Analysis of Alpha Satellite Sequences Found in High Copy Number in the CPO XmnI Monomer Data Set
Id | Sequence | Number | Forward (%) |
---|---|---|---|
1 | Consensus C1 | 2983 | 46 |
2 | C158G | 848 | 48 |
3 | C116T | 568 | 41 |
4 | C114Del | 508 | 1* |
5 | C137A-CC149AA | 455 | 34 |
6 | T101Del | 323 | 98* |
7 | C2A-G17Del | 250 | 66 |
8 | C2A-G17Del-C158G | 208 | 70 |
9 | C114Del-C158G | 145 | 0* |
10 | A3741T-G64A-C158G | 136 | 15 |
11 | A40C-C42G | 116 | 44 |
12 | C116T-C158G | 112 | 46 |
13 | C2A | 103 | 73 |
14 | T121A | 100 | 43 |
15 | C137A-C158G | 100 | 51 |
16 | A3741T-G64A | 100 | 24 |
17 | C137A-CC149AA-C114Del | 89 | 1* |
18 | C2A-G17Del-C114Del | 81 | 1* |
19 | T38G | 77 | 29 |
20 | A110G | 76 | 56 |
21 | A86T | 74 | 39 |
22 | T80Del-T101Del | 67 | 100* |
23 | A41G | 65 | 38 |
24 | T101Del-C158G | 62 | 98* |
25 | G17Del | 59 | 47 |
26 | G17C | 58 | 54 |
27 | C144A | 57 | 46 |
28 | C2A-C158G | 54 | 54 |
29 | C137A | 54 | 65 |
30 | A40C-C42G-G28T | 53 | 49 |
The sequences are named according to the “Id” column.

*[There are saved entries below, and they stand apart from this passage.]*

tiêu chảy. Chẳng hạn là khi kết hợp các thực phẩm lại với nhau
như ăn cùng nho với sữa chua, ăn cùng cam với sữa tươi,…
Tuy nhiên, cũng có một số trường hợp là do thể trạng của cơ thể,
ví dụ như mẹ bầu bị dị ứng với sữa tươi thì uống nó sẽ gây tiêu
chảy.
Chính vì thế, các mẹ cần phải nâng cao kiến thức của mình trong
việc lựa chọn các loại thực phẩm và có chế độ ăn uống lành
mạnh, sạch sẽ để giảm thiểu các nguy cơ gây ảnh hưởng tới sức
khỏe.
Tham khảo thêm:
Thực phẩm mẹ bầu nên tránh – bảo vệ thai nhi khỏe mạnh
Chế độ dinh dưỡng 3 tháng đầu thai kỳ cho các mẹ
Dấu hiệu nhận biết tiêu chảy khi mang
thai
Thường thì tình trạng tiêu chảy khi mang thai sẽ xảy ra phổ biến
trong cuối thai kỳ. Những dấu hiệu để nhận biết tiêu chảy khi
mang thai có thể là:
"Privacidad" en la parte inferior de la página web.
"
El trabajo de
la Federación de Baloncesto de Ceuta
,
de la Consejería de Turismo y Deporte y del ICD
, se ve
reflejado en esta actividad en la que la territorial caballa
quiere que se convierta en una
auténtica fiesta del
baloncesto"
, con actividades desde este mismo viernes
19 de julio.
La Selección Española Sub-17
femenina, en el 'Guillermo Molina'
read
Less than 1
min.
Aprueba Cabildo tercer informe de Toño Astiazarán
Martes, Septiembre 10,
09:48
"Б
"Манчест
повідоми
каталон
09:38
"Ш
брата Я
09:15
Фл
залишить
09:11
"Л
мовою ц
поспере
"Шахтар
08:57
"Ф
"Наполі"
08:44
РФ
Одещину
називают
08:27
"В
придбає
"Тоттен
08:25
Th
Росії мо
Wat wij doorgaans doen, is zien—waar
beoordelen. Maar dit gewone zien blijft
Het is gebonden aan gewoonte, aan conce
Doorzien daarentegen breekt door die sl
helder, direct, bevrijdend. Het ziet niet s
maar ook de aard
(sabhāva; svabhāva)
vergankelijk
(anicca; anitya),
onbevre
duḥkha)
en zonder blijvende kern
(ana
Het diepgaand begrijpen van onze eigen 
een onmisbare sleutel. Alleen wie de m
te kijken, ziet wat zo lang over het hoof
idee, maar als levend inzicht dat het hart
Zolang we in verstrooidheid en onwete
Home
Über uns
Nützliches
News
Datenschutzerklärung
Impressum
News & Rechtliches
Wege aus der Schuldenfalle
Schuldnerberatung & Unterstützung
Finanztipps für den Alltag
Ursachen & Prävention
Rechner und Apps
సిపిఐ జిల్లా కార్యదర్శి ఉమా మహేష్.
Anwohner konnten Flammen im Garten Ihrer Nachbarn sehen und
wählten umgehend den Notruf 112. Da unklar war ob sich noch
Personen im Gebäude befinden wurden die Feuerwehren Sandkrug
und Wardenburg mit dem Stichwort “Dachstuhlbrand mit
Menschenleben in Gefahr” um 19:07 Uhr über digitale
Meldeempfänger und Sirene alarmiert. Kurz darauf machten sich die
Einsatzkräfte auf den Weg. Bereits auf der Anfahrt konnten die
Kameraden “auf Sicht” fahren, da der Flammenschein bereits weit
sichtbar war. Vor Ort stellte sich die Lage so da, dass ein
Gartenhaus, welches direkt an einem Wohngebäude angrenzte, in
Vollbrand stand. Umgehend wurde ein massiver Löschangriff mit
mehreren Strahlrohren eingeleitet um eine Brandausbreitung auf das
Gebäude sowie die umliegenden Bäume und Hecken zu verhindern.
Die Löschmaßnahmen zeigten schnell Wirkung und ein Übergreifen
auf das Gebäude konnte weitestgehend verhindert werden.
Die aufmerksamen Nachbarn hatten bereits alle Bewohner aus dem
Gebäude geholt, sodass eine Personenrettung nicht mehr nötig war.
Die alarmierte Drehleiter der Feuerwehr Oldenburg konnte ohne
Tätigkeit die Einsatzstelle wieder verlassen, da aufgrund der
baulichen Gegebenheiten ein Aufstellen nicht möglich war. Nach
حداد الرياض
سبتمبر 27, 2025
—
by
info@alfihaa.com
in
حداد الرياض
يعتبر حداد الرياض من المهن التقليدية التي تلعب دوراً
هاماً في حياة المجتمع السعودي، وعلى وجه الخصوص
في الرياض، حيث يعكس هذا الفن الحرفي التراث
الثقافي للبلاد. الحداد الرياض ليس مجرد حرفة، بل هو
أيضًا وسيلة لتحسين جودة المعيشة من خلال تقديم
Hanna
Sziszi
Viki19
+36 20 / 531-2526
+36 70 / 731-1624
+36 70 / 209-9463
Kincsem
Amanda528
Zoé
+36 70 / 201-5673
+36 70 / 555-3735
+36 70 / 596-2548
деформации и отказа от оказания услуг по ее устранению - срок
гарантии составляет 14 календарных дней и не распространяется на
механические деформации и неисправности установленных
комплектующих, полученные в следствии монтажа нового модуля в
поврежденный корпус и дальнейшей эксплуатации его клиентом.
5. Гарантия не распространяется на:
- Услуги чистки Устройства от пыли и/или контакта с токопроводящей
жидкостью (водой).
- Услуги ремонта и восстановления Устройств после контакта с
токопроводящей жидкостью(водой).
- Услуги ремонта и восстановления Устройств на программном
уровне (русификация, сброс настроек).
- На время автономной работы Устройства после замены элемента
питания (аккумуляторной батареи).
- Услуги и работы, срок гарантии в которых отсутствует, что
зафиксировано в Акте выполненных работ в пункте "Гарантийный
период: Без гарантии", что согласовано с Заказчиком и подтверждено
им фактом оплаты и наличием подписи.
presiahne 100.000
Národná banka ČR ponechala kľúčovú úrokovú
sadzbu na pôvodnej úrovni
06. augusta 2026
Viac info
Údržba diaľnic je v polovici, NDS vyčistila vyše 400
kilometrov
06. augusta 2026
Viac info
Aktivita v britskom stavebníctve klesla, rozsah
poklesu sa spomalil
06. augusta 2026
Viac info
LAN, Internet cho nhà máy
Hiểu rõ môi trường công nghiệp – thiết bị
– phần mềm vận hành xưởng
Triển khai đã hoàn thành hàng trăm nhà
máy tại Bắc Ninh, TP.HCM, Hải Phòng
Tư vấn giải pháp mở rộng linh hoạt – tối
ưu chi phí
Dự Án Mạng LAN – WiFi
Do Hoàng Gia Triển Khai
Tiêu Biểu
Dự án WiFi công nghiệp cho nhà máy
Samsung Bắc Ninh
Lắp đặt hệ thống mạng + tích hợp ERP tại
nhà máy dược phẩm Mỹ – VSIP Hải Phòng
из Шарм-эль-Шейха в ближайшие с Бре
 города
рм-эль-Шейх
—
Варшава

The “Sequence” column indicates how each sequence variant differs from the consensus sequence of the C1 family, using standard notations. The “Number” column displays the number of identical copies of the sequence in the monomer data set. The “Forward” column displays the percentage of reads obtained in the forward orientation (i.e., the orientation of our reference sequence). Strong biases for read orientation reveal artifactual sequences which are indicated by an asterisk.